## TASK REQUIREMENTS
From the listing below, reproduce word for word the part that opens with the line containing "The culture of" and closes with the line containing "individual’s own world (trans. John Mason)"; reproduce nothing else.

## DATA EXCERPTS
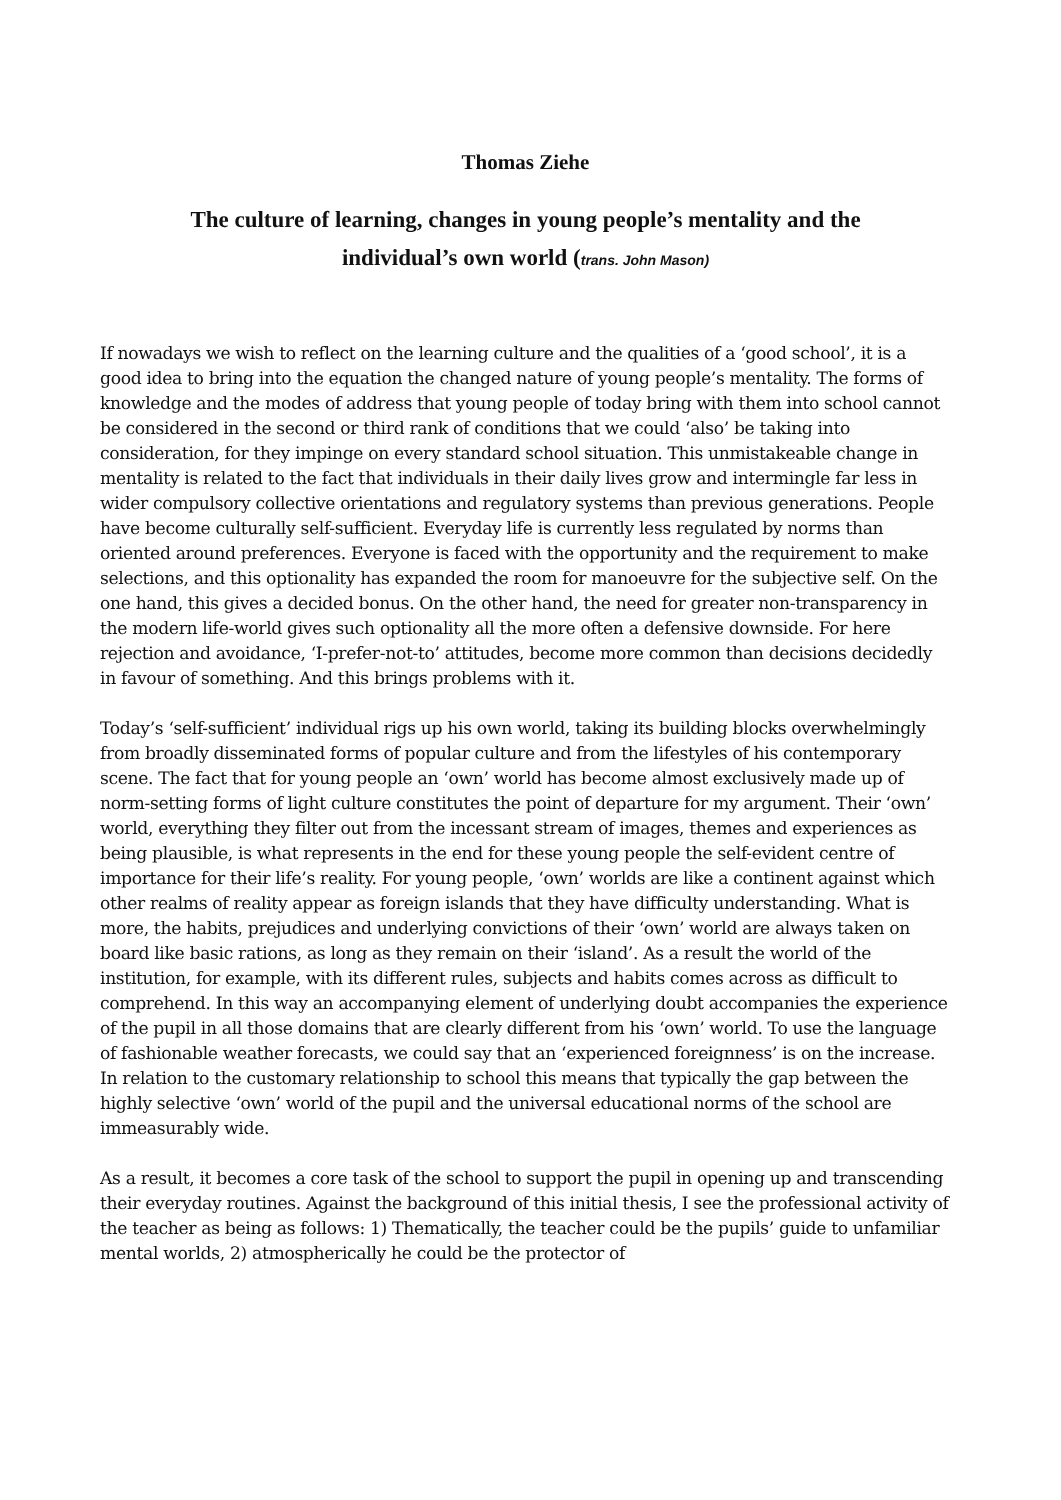Thomas Ziehe
The culture of learning, changes in young people’s mentality and the
individual’s own world (trans. John Mason)
If nowadays we wish to reflect on the learning culture and the qualities of a ‘good school’, it is a good idea to bring into the equation the changed nature of young people’s mentality. The forms of knowledge and the modes of address that young people of today bring with them into school cannot be considered in the second or third rank of conditions that we could ‘also’ be taking into consideration, for they impinge on every standard school situation. This unmistakeable change in mentality is related to the fact that individuals in their daily lives grow and intermingle far less in wider compulsory collective orientations and regulatory systems than previous generations. People have become culturally self-sufficient. Everyday life is currently less regulated by norms than oriented around preferences. Everyone is faced with the opportunity and the requirement to make selections, and this optionality has expanded the room for manoeuvre for the subjective self. On the one hand, this gives a decided bonus. On the other hand, the need for greater non-transparency in the modern life-world gives such optionality all the more often a defensive downside. For here rejection and avoidance, ‘I-prefer-not-to’ attitudes, become more common than decisions decidedly in favour of something. And this brings problems with it.
Today’s ‘self-sufficient’ individual rigs up his own world, taking its building blocks overwhelmingly from broadly disseminated forms of popular culture and from the lifestyles of his contemporary scene. The fact that for young people an ‘own’ world has become almost exclusively made up of norm-setting forms of light culture constitutes the point of departure for my argument. Their ‘own’ world, everything they filter out from the incessant stream of images, themes and experiences as being plausible, is what represents in the end for these young people the self-evident centre of importance for their life’s reality. For young people, ‘own’ worlds are like a continent against which other realms of reality appear as foreign islands that they have difficulty understanding. What is more, the habits, prejudices and underlying convictions of their ‘own’ world are always taken on board like basic rations, as long as they remain on their ‘island’. As a result the world of the institution, for example, with its different rules, subjects and habits comes across as difficult to comprehend. In this way an accompanying element of underlying doubt accompanies the experience of the pupil in all those domains that are clearly different from his ‘own’ world. To use the language of fashionable weather forecasts, we could say that an ‘experienced foreignness’ is on the increase. In relation to the customary relationship to school this means that typically the gap between the highly selective ‘own’ world of the pupil and the universal educational norms of the school are immeasurably wide.
As a result, it becomes a core task of the school to support the pupil in opening up and transcending their everyday routines. Against the background of this initial thesis, I see the professional activity of the teacher as being as follows: 1) Thematically, the teacher could be the pupils’ guide to unfamiliar mental worlds, 2) atmospherically he could be the protector of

## WRITTEN RESPONSE
The culture of learning, changes in young people’s mentality and the
individual’s own world (trans. John Mason)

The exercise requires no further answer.